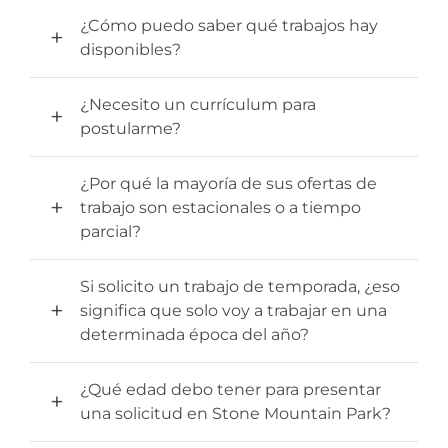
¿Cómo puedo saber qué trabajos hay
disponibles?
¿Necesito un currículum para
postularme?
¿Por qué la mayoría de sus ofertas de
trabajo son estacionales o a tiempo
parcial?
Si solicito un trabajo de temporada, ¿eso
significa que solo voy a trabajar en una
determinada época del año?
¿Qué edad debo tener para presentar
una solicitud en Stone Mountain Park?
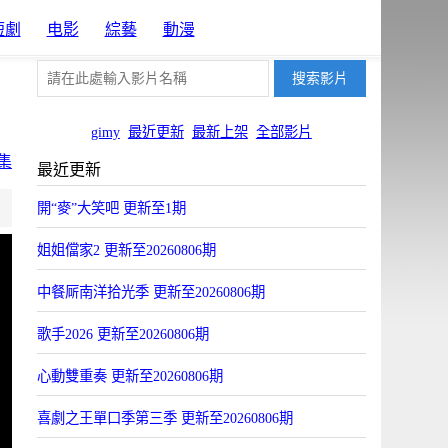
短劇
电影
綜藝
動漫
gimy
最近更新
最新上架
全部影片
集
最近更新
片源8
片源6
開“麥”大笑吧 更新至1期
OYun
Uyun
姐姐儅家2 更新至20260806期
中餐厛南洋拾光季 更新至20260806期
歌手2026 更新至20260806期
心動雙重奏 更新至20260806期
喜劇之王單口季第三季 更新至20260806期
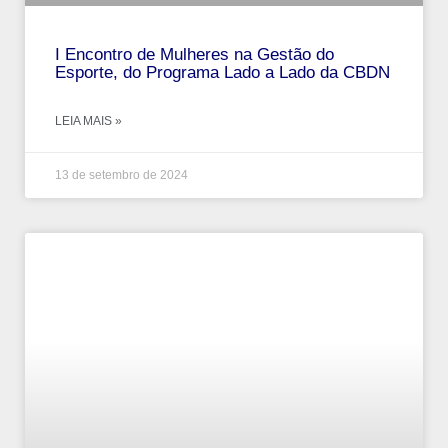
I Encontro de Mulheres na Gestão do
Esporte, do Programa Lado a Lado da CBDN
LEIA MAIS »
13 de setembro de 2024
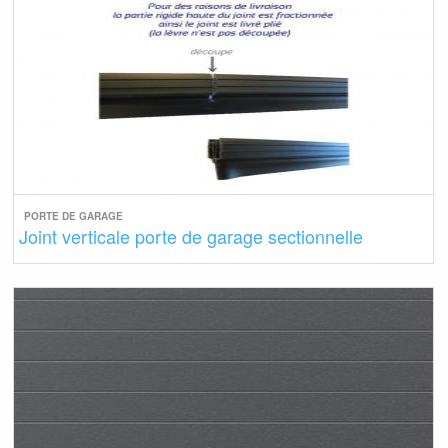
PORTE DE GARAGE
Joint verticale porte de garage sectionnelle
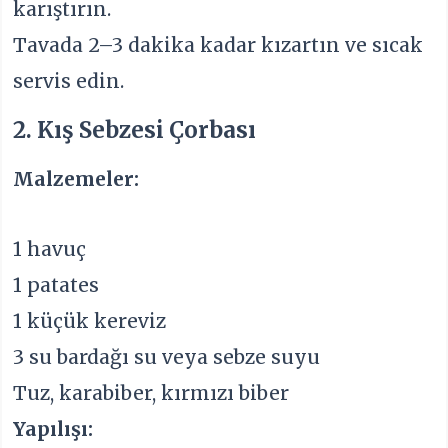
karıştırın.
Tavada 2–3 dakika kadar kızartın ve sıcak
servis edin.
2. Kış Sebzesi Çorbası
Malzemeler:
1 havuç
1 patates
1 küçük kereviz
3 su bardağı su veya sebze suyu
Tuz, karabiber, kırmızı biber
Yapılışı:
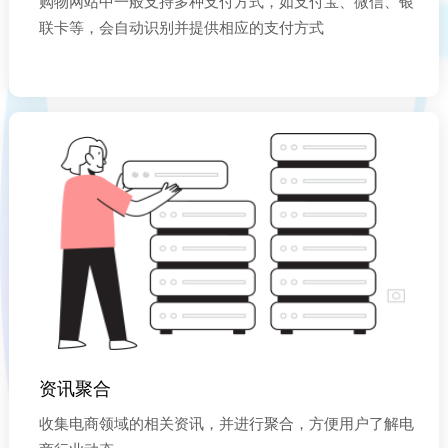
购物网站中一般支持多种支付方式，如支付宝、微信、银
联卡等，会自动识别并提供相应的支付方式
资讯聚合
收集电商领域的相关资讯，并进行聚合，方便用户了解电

==

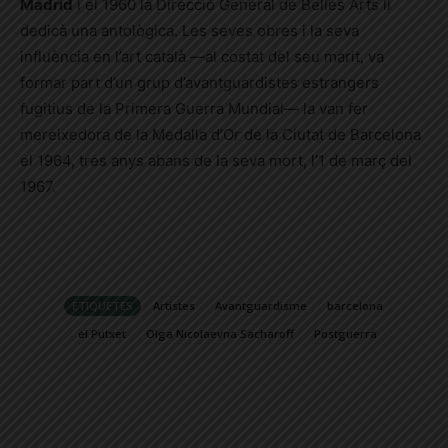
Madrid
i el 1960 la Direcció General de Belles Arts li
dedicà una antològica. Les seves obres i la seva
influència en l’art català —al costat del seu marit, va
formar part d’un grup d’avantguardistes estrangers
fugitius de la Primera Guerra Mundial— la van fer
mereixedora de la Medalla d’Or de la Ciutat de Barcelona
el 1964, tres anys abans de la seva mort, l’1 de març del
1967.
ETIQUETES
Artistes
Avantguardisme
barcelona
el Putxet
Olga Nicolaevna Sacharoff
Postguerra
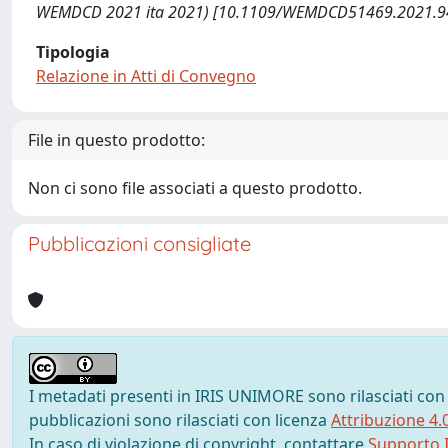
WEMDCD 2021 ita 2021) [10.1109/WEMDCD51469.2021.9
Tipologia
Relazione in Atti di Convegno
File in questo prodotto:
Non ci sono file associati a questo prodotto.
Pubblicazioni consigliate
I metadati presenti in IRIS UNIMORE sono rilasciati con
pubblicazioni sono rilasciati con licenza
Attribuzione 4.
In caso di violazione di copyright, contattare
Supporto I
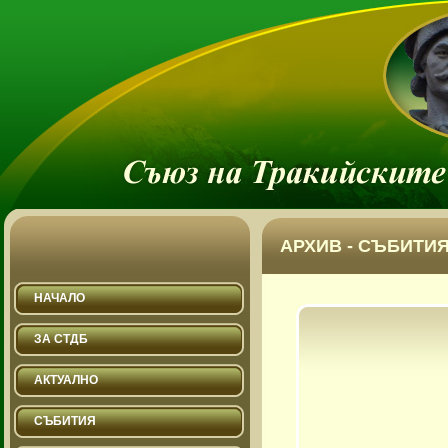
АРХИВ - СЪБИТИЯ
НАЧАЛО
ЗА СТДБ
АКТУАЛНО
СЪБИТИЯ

TASK OBJECTIVE> Rewrite the lines starting with the line with "qué trabajos hay" and going on through the line with "determinada época del año?", changing "temporada" to "verano" and leaving everything else as it is. Give only those lines.

REPLY>
¿Cómo puedo saber qué trabajos hay
disponibles?
¿Necesito un currículum para
postularme?
¿Por qué la mayoría de sus ofertas de
trabajo son estacionales o a tiempo
parcial?
Si solicito un trabajo de verano, ¿eso
significa que solo voy a trabajar en una
determinada época del año?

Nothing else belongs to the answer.